* **Work order**
Rename "wildcard" to "placeholder" in the items, starting at the first line and going on through the line with "11, 2021. Overall, the". Change nothing else.

-- -- --

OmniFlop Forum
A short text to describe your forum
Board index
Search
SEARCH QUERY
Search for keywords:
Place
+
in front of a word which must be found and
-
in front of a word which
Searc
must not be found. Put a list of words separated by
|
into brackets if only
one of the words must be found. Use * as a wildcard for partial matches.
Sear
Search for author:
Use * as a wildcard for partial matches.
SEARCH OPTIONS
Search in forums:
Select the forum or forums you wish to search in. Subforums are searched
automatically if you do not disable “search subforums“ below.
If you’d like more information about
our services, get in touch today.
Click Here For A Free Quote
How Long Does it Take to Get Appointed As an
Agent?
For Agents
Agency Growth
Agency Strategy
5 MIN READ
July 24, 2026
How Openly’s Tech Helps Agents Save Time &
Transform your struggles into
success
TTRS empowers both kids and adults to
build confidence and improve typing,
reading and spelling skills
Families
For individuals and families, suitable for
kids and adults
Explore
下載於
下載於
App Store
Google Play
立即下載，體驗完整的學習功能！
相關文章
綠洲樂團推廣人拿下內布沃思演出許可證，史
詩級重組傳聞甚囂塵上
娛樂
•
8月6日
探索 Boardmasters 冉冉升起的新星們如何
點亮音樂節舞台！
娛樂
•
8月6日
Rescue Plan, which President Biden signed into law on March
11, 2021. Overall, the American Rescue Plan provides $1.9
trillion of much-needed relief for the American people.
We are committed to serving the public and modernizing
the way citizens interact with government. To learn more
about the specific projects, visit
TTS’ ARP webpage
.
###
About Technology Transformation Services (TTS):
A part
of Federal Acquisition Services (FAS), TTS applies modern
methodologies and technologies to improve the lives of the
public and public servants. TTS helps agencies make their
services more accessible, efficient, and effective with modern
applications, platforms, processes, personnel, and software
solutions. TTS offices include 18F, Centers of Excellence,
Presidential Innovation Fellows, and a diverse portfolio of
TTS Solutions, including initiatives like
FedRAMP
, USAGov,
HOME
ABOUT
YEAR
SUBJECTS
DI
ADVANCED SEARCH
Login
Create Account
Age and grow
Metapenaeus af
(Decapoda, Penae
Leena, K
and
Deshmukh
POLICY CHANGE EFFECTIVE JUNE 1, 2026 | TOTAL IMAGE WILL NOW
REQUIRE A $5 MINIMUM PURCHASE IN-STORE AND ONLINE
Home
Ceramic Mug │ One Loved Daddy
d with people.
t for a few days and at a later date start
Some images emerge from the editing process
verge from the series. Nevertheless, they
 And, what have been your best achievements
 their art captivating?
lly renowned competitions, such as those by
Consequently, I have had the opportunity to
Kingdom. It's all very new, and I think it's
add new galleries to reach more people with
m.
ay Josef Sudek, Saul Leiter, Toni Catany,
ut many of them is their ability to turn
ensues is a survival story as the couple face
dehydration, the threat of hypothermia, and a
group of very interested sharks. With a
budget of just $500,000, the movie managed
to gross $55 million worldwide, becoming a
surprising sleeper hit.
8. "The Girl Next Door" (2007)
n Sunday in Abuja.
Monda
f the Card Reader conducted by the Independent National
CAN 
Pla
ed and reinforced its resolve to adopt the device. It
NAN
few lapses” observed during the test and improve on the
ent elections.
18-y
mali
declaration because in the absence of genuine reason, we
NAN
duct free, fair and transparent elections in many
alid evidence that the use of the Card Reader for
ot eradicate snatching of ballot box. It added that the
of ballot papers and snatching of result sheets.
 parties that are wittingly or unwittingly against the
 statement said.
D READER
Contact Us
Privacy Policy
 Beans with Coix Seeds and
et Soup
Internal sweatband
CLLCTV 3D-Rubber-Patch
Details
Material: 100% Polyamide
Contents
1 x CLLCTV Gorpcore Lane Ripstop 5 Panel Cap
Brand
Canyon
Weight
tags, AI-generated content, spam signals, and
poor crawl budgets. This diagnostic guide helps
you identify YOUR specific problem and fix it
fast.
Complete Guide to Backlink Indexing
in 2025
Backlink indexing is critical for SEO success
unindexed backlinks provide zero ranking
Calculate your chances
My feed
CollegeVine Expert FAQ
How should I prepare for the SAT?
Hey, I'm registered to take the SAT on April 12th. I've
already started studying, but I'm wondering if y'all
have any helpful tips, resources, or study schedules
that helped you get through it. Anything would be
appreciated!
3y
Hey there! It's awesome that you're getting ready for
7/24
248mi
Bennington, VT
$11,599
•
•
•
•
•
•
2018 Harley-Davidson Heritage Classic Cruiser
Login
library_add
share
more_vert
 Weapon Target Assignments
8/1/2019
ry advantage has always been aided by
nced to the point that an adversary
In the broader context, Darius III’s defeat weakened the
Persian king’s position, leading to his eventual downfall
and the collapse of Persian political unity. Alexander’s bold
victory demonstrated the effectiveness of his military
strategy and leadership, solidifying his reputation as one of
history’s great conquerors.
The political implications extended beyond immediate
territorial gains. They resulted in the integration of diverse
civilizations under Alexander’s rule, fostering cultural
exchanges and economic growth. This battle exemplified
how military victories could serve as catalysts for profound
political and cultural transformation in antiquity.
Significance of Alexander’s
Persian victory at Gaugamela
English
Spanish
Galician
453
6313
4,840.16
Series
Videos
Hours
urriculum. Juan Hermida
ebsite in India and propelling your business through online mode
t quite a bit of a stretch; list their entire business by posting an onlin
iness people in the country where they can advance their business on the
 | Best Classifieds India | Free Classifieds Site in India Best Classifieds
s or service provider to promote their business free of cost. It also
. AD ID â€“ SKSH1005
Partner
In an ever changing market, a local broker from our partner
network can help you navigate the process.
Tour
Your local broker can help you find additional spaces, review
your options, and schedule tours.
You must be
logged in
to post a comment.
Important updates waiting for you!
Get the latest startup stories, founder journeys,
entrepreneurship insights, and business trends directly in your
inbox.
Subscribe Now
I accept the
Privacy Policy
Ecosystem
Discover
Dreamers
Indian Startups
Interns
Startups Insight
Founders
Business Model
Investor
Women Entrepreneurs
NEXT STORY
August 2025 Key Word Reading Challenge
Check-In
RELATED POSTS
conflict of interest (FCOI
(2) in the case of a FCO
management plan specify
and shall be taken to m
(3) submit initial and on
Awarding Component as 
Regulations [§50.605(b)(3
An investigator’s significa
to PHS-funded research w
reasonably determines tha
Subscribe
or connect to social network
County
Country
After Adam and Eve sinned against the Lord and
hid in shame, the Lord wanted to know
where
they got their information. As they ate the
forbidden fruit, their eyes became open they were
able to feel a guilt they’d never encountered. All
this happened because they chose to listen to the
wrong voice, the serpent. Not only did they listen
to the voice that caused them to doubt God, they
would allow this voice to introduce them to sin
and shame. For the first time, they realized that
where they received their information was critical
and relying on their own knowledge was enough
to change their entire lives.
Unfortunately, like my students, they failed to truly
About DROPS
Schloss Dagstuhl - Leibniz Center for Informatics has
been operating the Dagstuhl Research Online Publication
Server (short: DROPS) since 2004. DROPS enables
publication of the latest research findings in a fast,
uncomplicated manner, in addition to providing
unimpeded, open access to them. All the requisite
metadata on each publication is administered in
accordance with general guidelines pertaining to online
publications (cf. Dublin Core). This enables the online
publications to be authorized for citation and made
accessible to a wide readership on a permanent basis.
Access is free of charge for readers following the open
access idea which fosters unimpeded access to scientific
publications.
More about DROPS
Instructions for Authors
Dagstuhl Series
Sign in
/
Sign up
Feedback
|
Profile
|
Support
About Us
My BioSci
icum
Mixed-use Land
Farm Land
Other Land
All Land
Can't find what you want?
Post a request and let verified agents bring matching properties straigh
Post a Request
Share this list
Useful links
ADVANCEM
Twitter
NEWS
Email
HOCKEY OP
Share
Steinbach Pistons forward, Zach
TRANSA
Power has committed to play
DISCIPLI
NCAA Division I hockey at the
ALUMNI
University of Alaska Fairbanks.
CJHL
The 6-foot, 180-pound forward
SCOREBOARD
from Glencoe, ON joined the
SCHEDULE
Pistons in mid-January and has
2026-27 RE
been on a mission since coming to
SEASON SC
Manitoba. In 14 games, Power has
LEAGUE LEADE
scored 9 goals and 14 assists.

-- -- --

* **Written answer**
OmniFlop Forum
A short text to describe your forum
Board index
Search
SEARCH QUERY
Search for keywords:
Place
+
in front of a word which must be found and
-
in front of a word which
Searc
must not be found. Put a list of words separated by
|
into brackets if only
one of the words must be found. Use * as a placeholder for partial matches.
Sear
Search for author:
Use * as a placeholder for partial matches.
SEARCH OPTIONS
Search in forums:
Select the forum or forums you wish to search in. Subforums are searched
automatically if you do not disable “search subforums“ below.
If you’d like more information about
our services, get in touch today.
Click Here For A Free Quote
How Long Does it Take to Get Appointed As an
Agent?
For Agents
Agency Growth
Agency Strategy
5 MIN READ
July 24, 2026
How Openly’s Tech Helps Agents Save Time &
Transform your struggles into
success
TTRS empowers both kids and adults to
build confidence and improve typing,
reading and spelling skills
Families
For individuals and families, suitable for
kids and adults
Explore
下載於
下載於
App Store
Google Play
立即下載，體驗完整的學習功能！
相關文章
綠洲樂團推廣人拿下內布沃思演出許可證，史
詩級重組傳聞甚囂塵上
娛樂
•
8月6日
探索 Boardmasters 冉冉升起的新星們如何
點亮音樂節舞台！
娛樂
•
8月6日
Rescue Plan, which President Biden signed into law on March
11, 2021. Overall, the American Rescue Plan provides $1.9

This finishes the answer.